Die Beschuldigungs-Rhetorik erinnert an mittelalterliche Legenden der Brunnenvergiftung, die in der Zeit der Schwarzen Pest (ab 1348) aufkamen und sich zu einem verbreiteten Stereotyp der Judenverfolgung verfestigten.

Dass die Szene aus Geisers Roman nicht freier Erfindungsgabe entspringt, beweist ein SPIEGEL-Artikel vom 27. März 1963: “Verwehte Spuren”. Die ersten beiden Abschnitte greifen die Erzählung auf:

Das schleichende Übel kam aus Italien. Im Körper eines Gastarbeiters aus Lece reiste es in den saisonseligen Kanton Wallis und erreichte am 6. Februar das Winterparadies Zermatt, von wo es vier Wochen später in die meisten Länder Westeuropas exportiert wurde.
Eine Woche lang lief der typhuskranke Italiener im Ort herum, eine Woche lang lag er fiebernd in der Maurerbaracke einer Zermatter Baustelle. Dann landete er im Spital des benachbarten Ortes Brig und bot den schweizerischen Gesundheitsbehörden erstmalig Gelegenheit, den Erreger unter ihre Mikroskope zu bekommen, der bald darauf an der blühenden Skisaison von Zermatt nagen sollte.

Weiter unten heisst es:

Denn so kräftig die Walliser Behörden auch herausarbeiteten, der Ursprung der Infektion sei ein Fremdarbeiter und beileibe kein sauberer Schweizer gewesen, so ließ sich doch nicht leugnen, daß der Weg, auf dem die Krankheit sich so explosionsartig hatte ausbreiten können, noch nicht erkannt worden war.

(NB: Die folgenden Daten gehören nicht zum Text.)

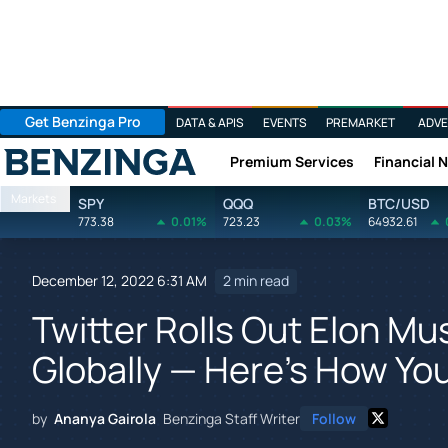
Get Benzinga Pro
DATA & APIS
EVENTS
PREMARKET
ADVE
Premium Services
Financial 
Benzinga
Markets
SPY
QQQ
BTC/USD
773.38
0.01%
723.23
0.03%
64932.61
December 12, 2022 6:31 AM
2 min read
Twitter Rolls Out Elon M
Globally — Here's How Yo
by
Ananya Gairola
Benzinga Staff Writer
Follow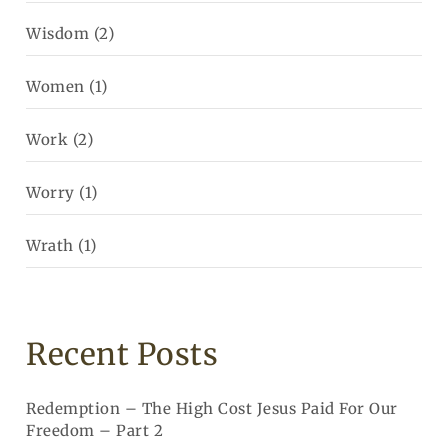
Wisdom
(2)
Women
(1)
Work
(2)
Worry
(1)
Wrath
(1)
Recent Posts
Redemption – The High Cost Jesus Paid For Our
Freedom – Part 2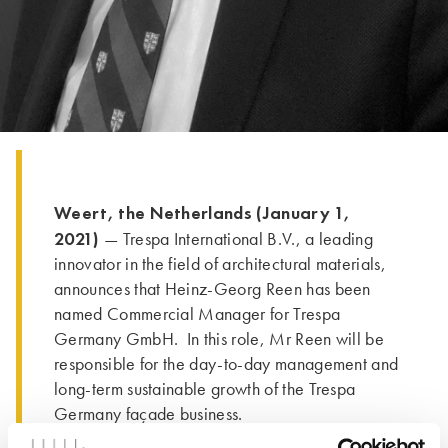
Weert, the Netherlands (January 1,
2021)
— Trespa International B.V., a leading
innovator in the field of architectural materials,
announces that Heinz-Georg Reen has been
named Commercial Manager for Trespa
Germany GmbH. In this role, Mr Reen will be
responsible for the day-to-day management and
long-term sustainable growth of the Trespa
Germany façade business.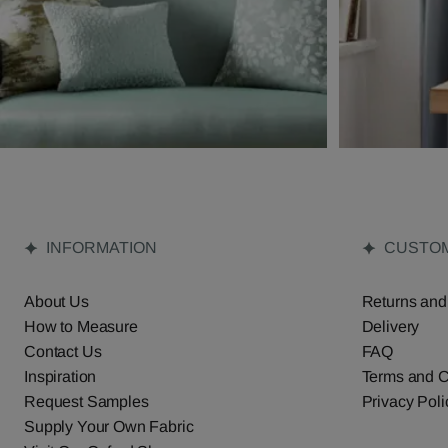
INFORMATION
CUSTOM
About Us
Returns and
How to Measure
Delivery
Contact Us
FAQ
Inspiration
Terms and C
Request Samples
Privacy Poli
Supply Your Own Fabric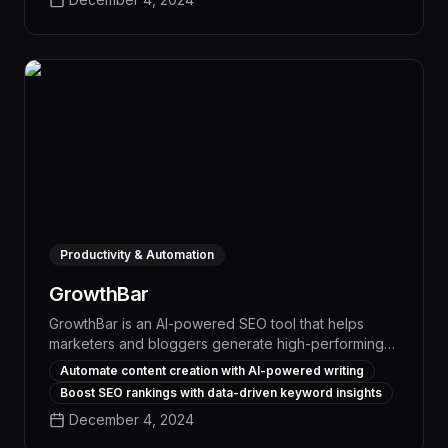
capabilities, Surfer delivers measurable SEO results
and a clear return on investment.
Productivity & Automation
GrowthBar
GrowthBar is an AI-powered SEO tool that helps
marketers and bloggers generate high-performing
content and rank faster on search engines. With its
Automate content creation with AI-powered writing
advanced content creation and optimization
Boost SEO rankings with data-driven keyword insights
features, users can boost organic traffic and
December 4, 2024
revenue by up to 30% in a fraction of the time.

Von einer Krankheit, “die man im Musterland der Sauberkeit und Hygiene nicht für möglich gehalten hätte”, sprach das Schweizer Fernsehen, liess die italienischen Arbeiter in seiner Berichterstattung aber aus dem Spiel. Stärker kritisiert als die “Baracken mit Fremdarbeitern” wurde im Schweizer Fernsehen dagegen die Zermatter Abfallentsorgung, die als direkte Gefahr für das Wasser betrachtet wurde. Auch Peter Mörser in Der Zeit prangerte am 10. Mai 1963 die hygienischen Zustände an, befand jedoch: “Denn die Zermatter sind nicht schuldiger als wir.” – wobei mit “wir” die zahlreichen Touristen gemeint sind, die den Walliser Ort überfluten.

Christoph Geisers “Grünsee” ist ein grosser Roman über die Einsamkeit, über dynastisches Bürgertum und die Befreiung aus dem “Bollwerk der Familie” (Pia Reinacher). Nicht zuletzt ist “Grünsee” die beste (einzige?) literarische Verarbeitung eines medial breit diskutierten und, als Auslöser der Revision des Bundesgesetzes über die übertragbaren Krankheiten (1970), politisch wirkmächtigen Ereignisses der Schweizer Geschichte. Aus all diesen Gründen lohnt die Lektüre von “Grünsee” auch heute, wobei als zusätzliches Argument die Frische und nüchterne Klarheit von Geisers Prosa hervorgehoben werden darf, die in der Schweizer Literatur ihresgleichen sucht (und nur selten findet).

Nun wäre es vielleicht interessant, dieses Werk mit dem zweiten grossen Typhusroman – eine Gattungserfindung, auf die ich nicht ohne Stolz blicke – der Schweizer Literatur zu vergleichen: “Die Ballade von der Typhoid Mary” von Jürg Federspiel (1982). Wobei zunächst die Nähe der Entstehungsdaten beider Romane ins Auge fällt. Von Federspiels Dauerausscheiderin jedoch zu einem anderen Zeitpunkt mehr…

 

 

Weiterführend: Monographisch wurde der Zermatter Typhus 2010 von Marie-France Vouilloz Burnier aufgearbeitet.